Verbindlichkeiten werden mit ihrem Erfüllungsbetrag bilanziert (§ 253 I 2 HGB).

III. Angaben zur Bilanz

Die sonstigen Vermögensgegenstände haben i. H. v. EUR 1.490,00 eine Restlaufzeit von über 1 Jahr (Vorjahr: TEUR 1,6).

Forderungen gegen Gesellschafter (§ 42 III GmbHG) bestehen am Abschlussstichtag in Höhe von EUR 57.498,84 (Vorjahr: TEUR 45).

Im Bilanzgewinn ist ein Gewinnvortrag von EUR 584.564,96 enthalten.

Die Rückstellung für Pensionen und ähnliche Verpflichtungen wurden nach der versicherungsmathe­matischen Teilwertmethode gebildet. Es wurden folgende Annahmen für die Berechnung berücksichtigt (§ 285 Nr. 24 HGB):

durchschnittlicher Marktzins von 5,15 % für eine Laufzeit von 15 Jahren, der von der Deutschen Bundesbank bekanntgemacht wurde

Lohn- und Gehaltssteigerungen von 1% nach den Erfahrungswerten aus der Vergangenheit

Sterbetafeln nach Dr. Klaus Heubeck "Richttafeln 2005 G"

Durch die Umstellung der Bewertung der Pensionsrückstellungen nach BilMoG ergibt sich ein zusätz­licher einmaliger Rückstellungsbetrag in Höhe von EUR 17.980,00. Dieser Betrag wurde den Pensions­rückstellungen zugeführt und als außerordentlicher Aufwand ausgewiesen.
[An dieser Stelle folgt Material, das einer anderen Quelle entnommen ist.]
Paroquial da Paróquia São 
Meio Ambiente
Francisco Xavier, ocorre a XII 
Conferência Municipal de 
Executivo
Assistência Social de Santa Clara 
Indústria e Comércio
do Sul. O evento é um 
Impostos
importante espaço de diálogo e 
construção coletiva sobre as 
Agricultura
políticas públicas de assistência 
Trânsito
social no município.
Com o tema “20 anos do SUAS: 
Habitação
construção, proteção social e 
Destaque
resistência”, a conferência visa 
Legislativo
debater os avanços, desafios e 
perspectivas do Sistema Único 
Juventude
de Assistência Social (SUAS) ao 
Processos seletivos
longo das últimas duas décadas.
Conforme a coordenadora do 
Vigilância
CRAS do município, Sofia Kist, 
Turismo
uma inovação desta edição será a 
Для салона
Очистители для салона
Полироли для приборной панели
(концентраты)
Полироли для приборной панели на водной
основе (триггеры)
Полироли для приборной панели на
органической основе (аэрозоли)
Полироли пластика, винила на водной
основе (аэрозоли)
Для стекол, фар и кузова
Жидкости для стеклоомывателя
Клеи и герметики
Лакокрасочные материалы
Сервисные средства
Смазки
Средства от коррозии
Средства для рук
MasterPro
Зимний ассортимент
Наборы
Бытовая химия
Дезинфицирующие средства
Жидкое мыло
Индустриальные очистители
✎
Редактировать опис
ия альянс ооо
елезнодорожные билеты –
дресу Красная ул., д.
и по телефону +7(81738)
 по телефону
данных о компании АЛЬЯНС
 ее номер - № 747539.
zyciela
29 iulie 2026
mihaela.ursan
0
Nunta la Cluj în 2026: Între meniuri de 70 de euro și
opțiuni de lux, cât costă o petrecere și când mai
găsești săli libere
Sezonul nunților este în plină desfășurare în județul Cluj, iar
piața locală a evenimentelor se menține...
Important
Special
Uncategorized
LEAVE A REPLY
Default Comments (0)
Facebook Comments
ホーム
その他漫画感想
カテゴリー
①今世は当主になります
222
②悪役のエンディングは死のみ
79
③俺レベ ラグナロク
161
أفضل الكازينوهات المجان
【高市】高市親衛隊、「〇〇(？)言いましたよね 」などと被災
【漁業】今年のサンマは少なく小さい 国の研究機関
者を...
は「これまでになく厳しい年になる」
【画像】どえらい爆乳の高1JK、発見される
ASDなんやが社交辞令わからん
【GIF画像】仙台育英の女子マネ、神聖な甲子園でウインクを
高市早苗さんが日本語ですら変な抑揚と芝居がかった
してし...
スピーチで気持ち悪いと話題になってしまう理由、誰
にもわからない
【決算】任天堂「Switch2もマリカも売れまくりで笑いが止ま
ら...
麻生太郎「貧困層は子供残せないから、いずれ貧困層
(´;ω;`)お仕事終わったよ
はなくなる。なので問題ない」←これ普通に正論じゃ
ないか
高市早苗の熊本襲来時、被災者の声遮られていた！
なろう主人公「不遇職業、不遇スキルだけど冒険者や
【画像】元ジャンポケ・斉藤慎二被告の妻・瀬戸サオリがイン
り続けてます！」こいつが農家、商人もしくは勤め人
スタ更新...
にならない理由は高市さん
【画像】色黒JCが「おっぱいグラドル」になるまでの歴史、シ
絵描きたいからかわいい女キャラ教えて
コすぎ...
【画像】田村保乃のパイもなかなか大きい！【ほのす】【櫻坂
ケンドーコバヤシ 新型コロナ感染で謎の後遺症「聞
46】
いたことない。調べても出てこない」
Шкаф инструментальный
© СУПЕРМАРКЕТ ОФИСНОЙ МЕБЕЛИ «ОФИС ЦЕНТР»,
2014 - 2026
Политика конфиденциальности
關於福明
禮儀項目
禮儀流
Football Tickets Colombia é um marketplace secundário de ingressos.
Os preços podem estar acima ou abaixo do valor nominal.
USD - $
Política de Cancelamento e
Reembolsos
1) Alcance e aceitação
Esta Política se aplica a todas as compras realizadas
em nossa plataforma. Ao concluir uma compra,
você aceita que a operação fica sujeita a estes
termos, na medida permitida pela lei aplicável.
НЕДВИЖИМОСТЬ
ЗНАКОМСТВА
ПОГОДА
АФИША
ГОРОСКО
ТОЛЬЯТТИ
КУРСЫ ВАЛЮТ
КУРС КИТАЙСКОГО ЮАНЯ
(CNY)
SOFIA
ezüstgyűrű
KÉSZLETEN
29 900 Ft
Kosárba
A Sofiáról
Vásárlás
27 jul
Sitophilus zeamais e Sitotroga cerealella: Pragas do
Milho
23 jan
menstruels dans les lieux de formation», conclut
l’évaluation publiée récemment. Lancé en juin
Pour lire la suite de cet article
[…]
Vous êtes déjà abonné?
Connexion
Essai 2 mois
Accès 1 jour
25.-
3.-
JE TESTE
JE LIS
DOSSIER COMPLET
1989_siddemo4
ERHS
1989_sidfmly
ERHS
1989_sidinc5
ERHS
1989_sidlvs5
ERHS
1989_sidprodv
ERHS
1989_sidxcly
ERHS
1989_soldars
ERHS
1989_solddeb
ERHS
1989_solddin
Die Restlaufzeit der Verbindlichkeiten (§ 268 V 1 HGB, § 285 Nr.1 und Nr. 2 HGB) betragen ein Jahr.

Die Verbindlichkeiten gegenüber Gesellschaftern (§ 42 III GmbHG) betragen EUR 24.758,57 (Vorjahr: TEUR 24).

IV. Sonstige Pflichtangaben

Während des abgelaufenen Geschäftsjahres wurden die Geschäfte des Unternehmens - unverändert - geführt durch Frau Corinna Brenke.

Von den Erleichterungen der §§ 274a, 288 I HGB wurde teilweise Gebrauch gemacht.

Brenke GmbH

(Corinna Brenke)

(Geschäftsführer)

Angabe nach § 328 Abs. 1 Nr. 1 Satz 2 HGB

Der Jahresabschluss zum 31.12.2010 wurde am 28.12.2011 festgestellt.